Zボソンは電荷を持たず、自分自身が反粒子である。電荷を持たない為、Zボソンが関与しても電荷は変化しない。スピンは1であるが、スピンも変化する事はない。何より弱い相互作用の特徴であるクォークのフレーバー (種類) の変化も生ずる事はない。クォークのフレーバーの変化はWボソンによってのみ起こる。これは、Wボソンによる相互作用が荷電カレントと呼ばれるのに対し、Zボソンは中性カレントと呼ばれ、Zボソンが変化させる事が可能なのは粒子の運動エネルギーのみであるという理由から生ずる。

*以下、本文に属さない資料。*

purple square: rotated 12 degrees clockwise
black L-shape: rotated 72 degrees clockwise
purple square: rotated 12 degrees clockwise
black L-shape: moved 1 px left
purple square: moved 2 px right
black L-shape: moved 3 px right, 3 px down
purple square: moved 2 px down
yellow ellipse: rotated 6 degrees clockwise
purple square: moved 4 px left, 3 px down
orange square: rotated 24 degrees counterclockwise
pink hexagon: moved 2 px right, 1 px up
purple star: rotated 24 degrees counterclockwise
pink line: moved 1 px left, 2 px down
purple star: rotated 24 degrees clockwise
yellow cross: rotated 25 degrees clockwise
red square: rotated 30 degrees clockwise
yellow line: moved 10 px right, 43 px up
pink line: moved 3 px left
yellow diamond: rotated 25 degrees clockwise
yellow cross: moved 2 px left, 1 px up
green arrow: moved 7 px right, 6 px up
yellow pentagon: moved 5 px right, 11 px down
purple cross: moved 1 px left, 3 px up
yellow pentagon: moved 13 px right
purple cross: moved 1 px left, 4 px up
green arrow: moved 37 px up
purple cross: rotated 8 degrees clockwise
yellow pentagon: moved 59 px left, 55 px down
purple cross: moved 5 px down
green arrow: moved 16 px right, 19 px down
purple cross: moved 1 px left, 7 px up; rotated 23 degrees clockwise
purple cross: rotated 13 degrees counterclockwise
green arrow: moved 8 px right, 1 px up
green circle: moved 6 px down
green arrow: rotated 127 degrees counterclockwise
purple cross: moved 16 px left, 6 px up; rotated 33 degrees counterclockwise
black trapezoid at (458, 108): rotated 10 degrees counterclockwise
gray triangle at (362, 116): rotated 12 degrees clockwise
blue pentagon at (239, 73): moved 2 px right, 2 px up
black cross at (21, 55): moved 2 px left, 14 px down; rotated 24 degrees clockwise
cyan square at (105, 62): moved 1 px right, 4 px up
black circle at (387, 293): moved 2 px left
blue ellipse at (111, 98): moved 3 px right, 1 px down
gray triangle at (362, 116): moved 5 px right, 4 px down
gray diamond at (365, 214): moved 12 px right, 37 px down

しかしながらZボソンの存在は、特にニュートリノと他の粒子の相互作用において特に重要視される。ニュートリノは電荷も色荷も持たず、電磁相互作用も強い相互作用も作用しない。質量はある物の極めて僅かであり、いずれにせよ量子力学の世界では重力相互作用自体が弱い力であり、事実上ゼロと見なしても良い。従ってニュートリノに作用できる基本相互作用は、弱い相互作用が唯一である。例えばニュートリノを照射すると、電子が突然運動エネルギーを持って運動するように見える現象が観測される。これはニュートリノと電子が相互作用をして運動エネルギーを交換した証拠となる。そしてニュートリノは弱い相互作用でしか作用できない事実と、この作用において電荷は存在出来ない (存在すれば運動エネルギーがこれほど弱すぎる事はない) という制約から、必然的に電荷ゼロのZボソンの存在が必要とされるのである。
また、Zボソンがハドロンに崩壊する過程の中性カレントでは、ニュートリノの世代数がハドロンへの崩壊確率に関与するという事実がある為、Zボソンの生成と崩壊を大量に観測する事によって、ニュートリノ、及びペアとなるレプトンやクォークの世代数を観測する試みがなされた事がある。結果として、その世代数は理論的にも実験的にも示されている3である事が確かめられている。
Zボソンは極めて稀ではあるが、ペアを組んでZZジボソンとなる事が出来る。このペアは非常に生成確率が低い為、2008年になるまで発見される事が無かった。ZZジボソンは非常に重い粒子同士の組み合わせである事と、ヒッグス場が介在する事から、当時未発見であったヒッグス粒子の実在を示唆する重要なステップとみなされた。